* [EXERCISE SET]
a) Decide whether each statement agrees with the article on driver distractions: (i) The survey covered 2,000 UK drivers. (ii) Mobile phone use was the top source of distraction. (iii) Leeds residents were the most likely to have done their makeup while driving. Answer yes or no for each and quote the deciding words.
b) In the article on driver distractions, what share of drivers said children messing around had distracted them?
c) Write the next part of the article on driver distractions, picking up after its final line.

* [EXERCISE PASSAGE]
________________________

Driver Distractions: What are the most common distractions for UK motorists when on the move?
Worryingly, drivers being distracted by one thing or another is all too commonplace on UK roads every single day, but what are the most likely causes of distraction for UK motorists? We’ve explored this alongside how well UK drivers know the highway code and subsequent driving laws when they get behind the wheel.
The data suggests that millions of Britons have been distracted on the road while driving, from mobile phone use to eating at the wheel. The numbers are worrying as drivers losing attention and not being fully focused on the road can lead to major road accidents.
We recently surveyed 2,000 UK drivers to find out the reasons behind why they have previously found themselves being distracted whilst on the road. Read on to learn more…
What are the most common driving distractions?
According to our findings, the top source of driver distraction for Brits behind the wheel is eating and drinking. Almost half of those we spoke with marked it as their top choice (47%).
The top sources of ‘driver distractions’ for UK motorists
|Top Sources of Driver Distractions
|% of UK drivers who admit to having done this whilst behind the wheel
|Eating / Drinking
|Using my mobile phone
|Smoking / Vaping
|Children messing about
|Pets loose or making noise in car
|Doing my makeup
Next up, and perhaps unsurprisingly in this modern age, is drivers using their mobile phone (20%) when on the road. Although half the number of those who had admitted being distracted by food and drink (47% vs 20%), this still equates to a staggering 8.3 million road users who openly do so.
Vaping is continuing to grow in popularity in 2023, so it comes as no surprise that we learnt one in five (20%) have previously smoked or vaped whilst on the road.
Drivers are commonly distracted by their passengers in the car, especially parents as one in six (17%) are distracted by children messing around.
The same can be said for pet owners, with 17% of drivers being distracted by pets making noise or being loose in the car, the latter also being illegal.
And concerningly, upwards of 600,000 (2%) of motorists have taken the risk of doing their makeup whilst they drive, with Leeds residents found to be the most likely to have done so (3%).
Why do motorists use their mobile phone whilst driving?
We wanted to better understand the 8.3 million motorists who told us they were guilty of illegally using their mobile phone whilst driving and learn more about the circumstances for using it.
When we quizzed the survey participants who had admitted to using the phone behind the wheel on exactly how they’d used it, making and taking calls without hands-free (9%) tops the list of most common reasons for doing so in the past.
We’re hopeful that this number is set to reduce with the number of cars that now have a hands-free system.
|Top Reasons UK Drivers Admit to Having Used their Phone when Behind the Wheel
|% of UK drivers who admit to having done this whilst behind the wheel
|Calling (not via Bluetooth/Handsfree)
|Sorting the Sat Nav
|For work purposes (replying to emails or having video meetings)

________________________

* [MATERIAL SHOWN]
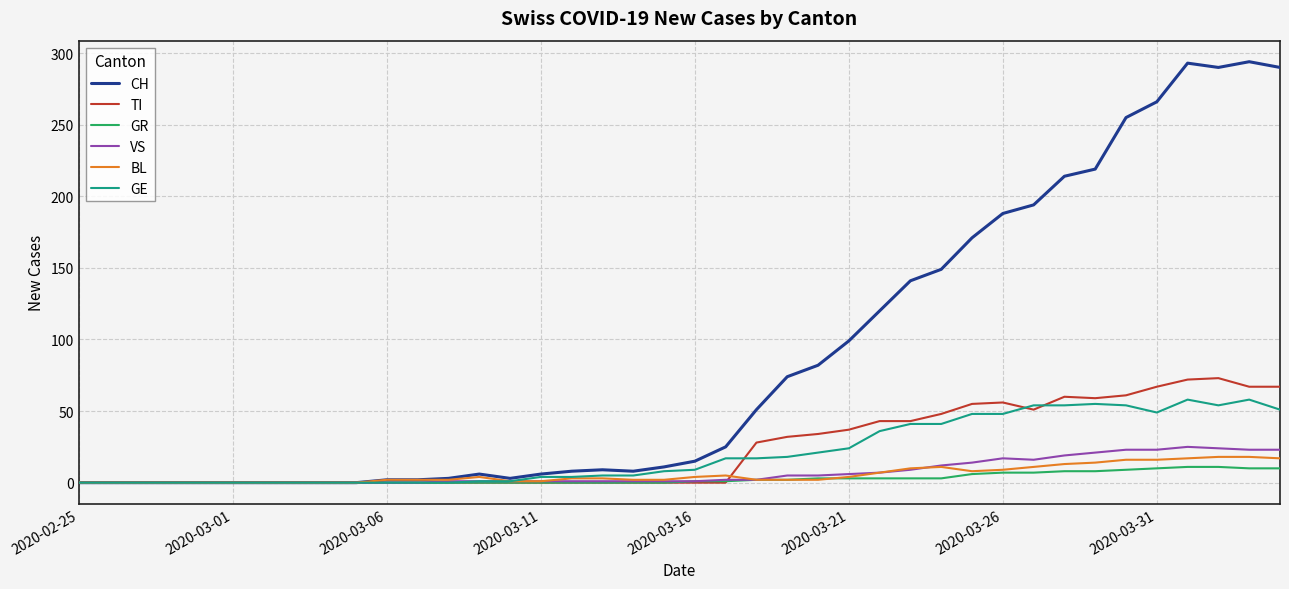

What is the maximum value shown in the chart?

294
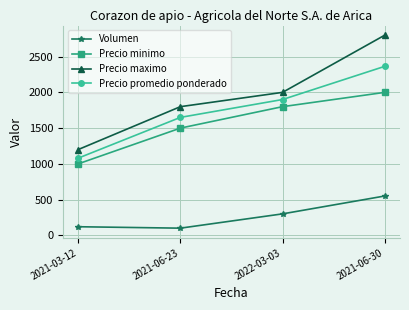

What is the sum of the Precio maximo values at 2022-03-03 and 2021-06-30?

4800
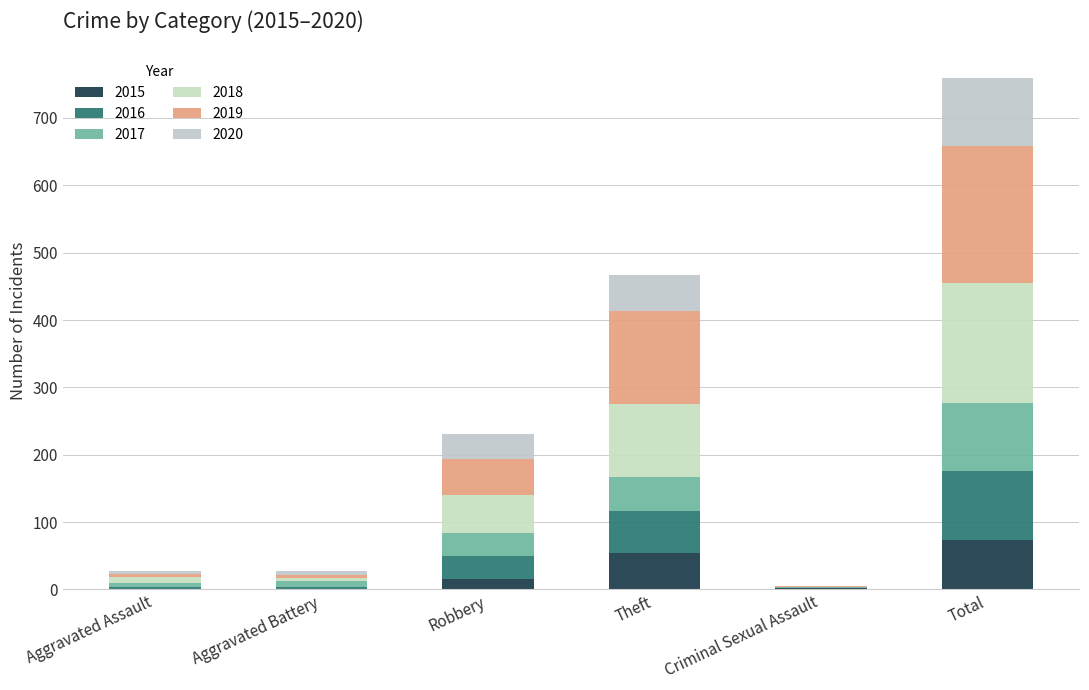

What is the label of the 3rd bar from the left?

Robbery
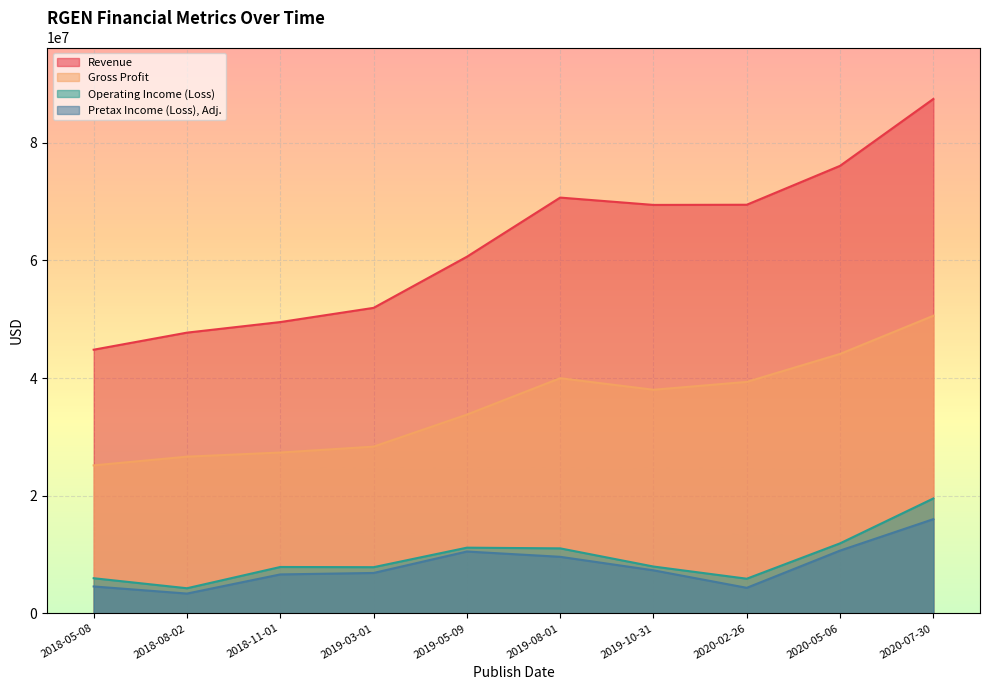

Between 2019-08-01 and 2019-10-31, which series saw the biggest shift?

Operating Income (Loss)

________________________

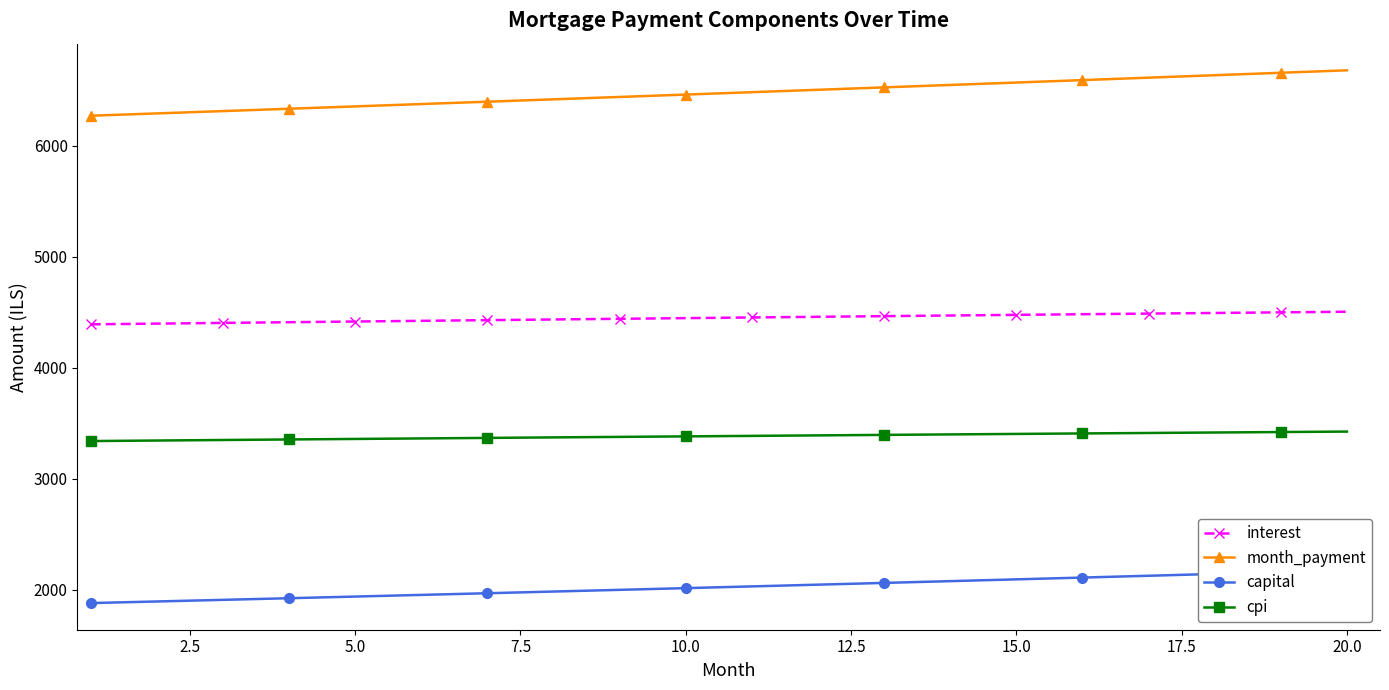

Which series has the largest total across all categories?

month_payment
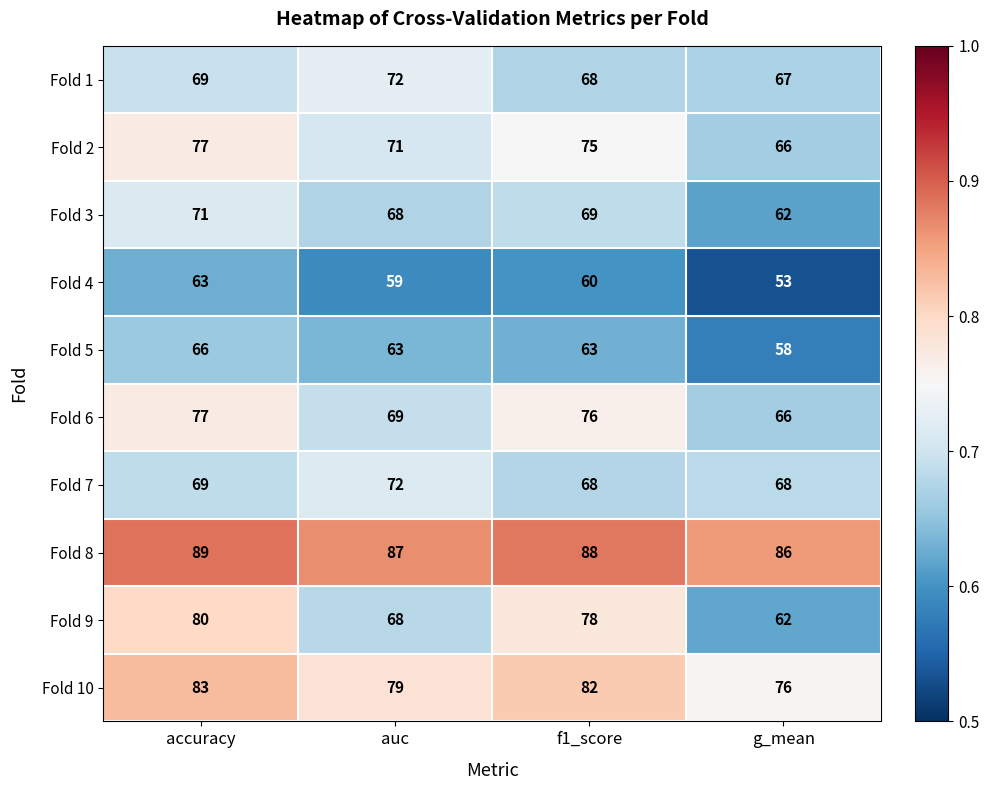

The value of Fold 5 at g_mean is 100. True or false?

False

________________________

* [RESULTS IN ORDER]
a)
(i) Yes: "We recently surveyed 2,000 UK drivers"
(ii) No: "the top source of driver distraction for Brits behind the wheel is eating and drinking"
(iii) Yes: "with Leeds residents found to be the most likely to have done so (3%)"

b) One in six (17%).

c)
|Video calls with friends / family
|Checking social media
|Checking sports scores
|Taking pictures selfies
The second most common mobile phone distraction was texting in the drivers’ seat, 8% have admitted to this, whilst just behind is those that have ‘sorted out their sat nav’ (7%) whilst driving.
Nearly one in 20 (4%) even shared that they had been using their phone to catch up on work tasks such as sending emails or participating in video calls.
Whilst we all know that modern technology can be somewhat addictive for some, worryingly it seems that Brits can’t even drag themselves away from checking social media for the duration of the car journey – over one million drivers (3%) told us they have been distracted this way before.
3% of UK drivers can’t face not knowing the sport scores of their favourite teams, with men over twice as likely to do this compared to women.
The most surprising is that 2% of those who are guilty of mobile phone use, have broken the law to take a selfie whilst at the wheel! The equivalent to 750,000 UK driving licences holders.
When looking at the findings on a generational level, the so-called ‘older millennials’, those aged 25-34 are most likely to use their phone at the wheel. Nearly a third (30%) have previously used their phone whilst driving. Compared to 65+ year olds who rarely use their phone when driving (7%), those aged 25-34 are four times more likely to use their phone at the wheel.
This reaffirms the 2019/20 self-reported mobile phone use while driving Government report that stated three in five (60%) of those aged 25-29 admitted to using their phones whilst driving, the most of any age category.
Despite UK roads prohibiting “phone, sat nav, tablet, or any device that can send or receive data, while driving or riding a motorcycle” and the potential threat of a £2,500 fine, alongside the immense risk of danger to themselves and other road users, it seems Brits are still willing to take the risk when it comes to phone usage.
UK cities most likely to use their mobile phone while driving
Bristol motorists are the most likely to be distracted on by their phone when driving. Over a quarter of drivers (27%) have been guilty of the illegal act, closely followed by those who drive in Cardiff (25%) and London (25%).
Top 5 cities for mobile phone use while driving:
- Bristol (27%)
- Cardiff (25%)
- London (25%)
- Nottingham (21%)
- Leeds (21%)
In comparison, Liverpool (10%) and Newcastle (12%) drivers are the most well-behaved when it comes to mobile phone usage at the wheel, according to the results of our study.
Which driving distractions do UK drivers think are legal?
Getting distracted while driving is never a good thing, but it doesn’t mean that every potential distraction is illegal in the UK at present.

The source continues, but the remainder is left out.